We are seeing some unwanted behaviour with rcp/scp and wonder if anyone can see that our proposed change would cause any problems.

The root of the problem is that POSIX apparently doesn't define what the ftruncate call should do if the current file size is smaller than the "size" being given to ftruncate. If the current file size is larger it just sets the size and the extra data is discarded. From the man pages for (and tests on) Linux, Solaris, and Irix the ftruncate call just sets the size of the file to the size given to ftruncate. If the file is currently smaller this creates a sparse file with a hole at the end. Since many of the major platforms have chosen to implement ftruncate that way I'm not sure I can fight that.

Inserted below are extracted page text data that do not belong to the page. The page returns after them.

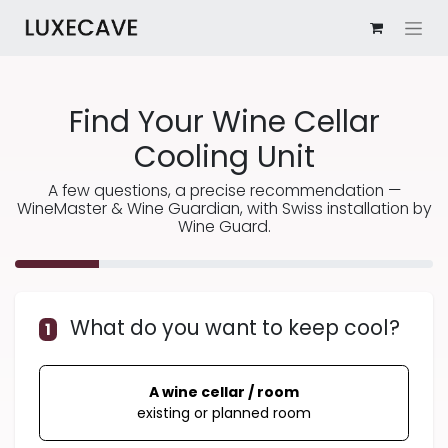
Find Your Wine Cellar
Cooling Unit
A few questions, a precise recommendation —
WineMaster & Wine Guardian, with Swiss installation by
Wine Guard.
What do you want to keep cool?
1
A wine cellar / room
existing or planned room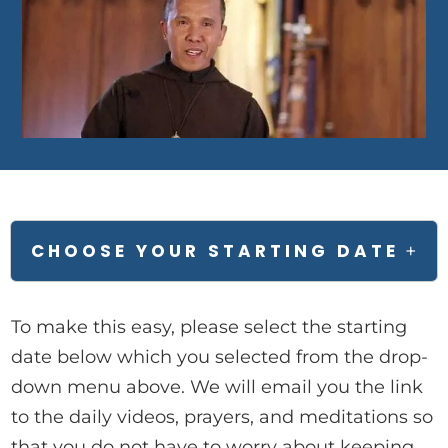
CHOOSE YOUR STARTING DATE
+
To make this easy, please select the starting
date below which you selected from the drop-
down menu above. We will email you the link
to the daily videos, prayers, and meditations so
that you do not have to worry about keeping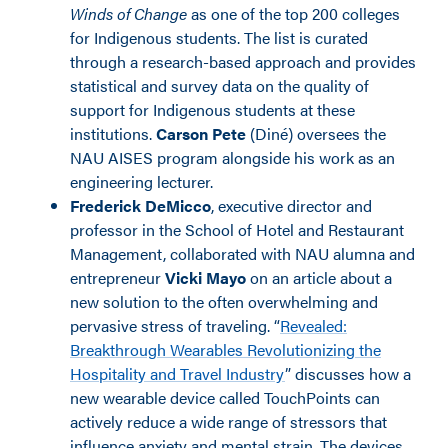
Winds of Change
as one of the top 200 colleges
for Indigenous students. The list is curated
through a research-based approach and provides
statistical and survey data on the quality of
support for Indigenous students at these
institutions.
Carson Pete
(Diné) oversees the
NAU AISES program alongside his work as an
engineering lecturer.
Frederick DeMicco
, executive director and
professor in the School of Hotel and Restaurant
Management, collaborated with NAU alumna and
entrepreneur
Vicki Mayo
on an article about a
new solution to the often overwhelming and
pervasive stress of traveling. “
Revealed:
Breakthrough Wearables Revolutionizing the
Hospitality and Travel Industry
” discusses how a
new wearable device called TouchPoints can
actively reduce a wide range of stressors that
influence anxiety and mental strain. The devices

The problem is that since most popular filesystems support sparse files, even if the filesystem is full or a write error was received for some other transitory reason, the ftruncate in rcp still runs and sets the file size to "size". Our somewhat non computer literate users see the write error at the end but then do an "ls -l" on their file and think it must have worked since the size is correct. I'm not trying to defend our users I'm just stating that's what happens.

This can all be fixed though without causing any problems (I think) so I would like to propose the following change.

On line 800 of 1005 of the 1.3.2f tree there is a ftruncate call:

>if (ftruncate(ofd, size)) {
>     run_err("%s: truncate: %s", np, strerror(errno));
>     wrerr = DISPLAYED;
>}

ftruncate is called unconditionally after all of the file has been transferred and as much as possible written to disk. What I would propose is that this code be wrapped inside an if statement with a call to fstat to see if the file size is currently smaller than "size" being passed to ftruncate. If the file is currently smaller than "size" then the ftruncate should be skipped.

If you are copying over a file, the behaviour should be exactly the same as the current behaviour if you are copying over a larger file.

If you are copying over a file smaller then "size" the current behaviour can be worse than what I've proposed above as you might have some of the first part of the file new, a middle part of the old file, and then a hole. With the behaviour from what I propose above you at least keep from having the hole at the end. Either way it is foobar I would agree.

Even if you are doing "rcp /tmp/a localhost:/tmp/a" what I propose shouldn't cause a problem.

I think putting the ftruncate call inside an fstat if/then would solve the problem of setting the size which causes a sparse file and not cause *any* other bad behaviour.

Does this make sense or does someone see a problem with this?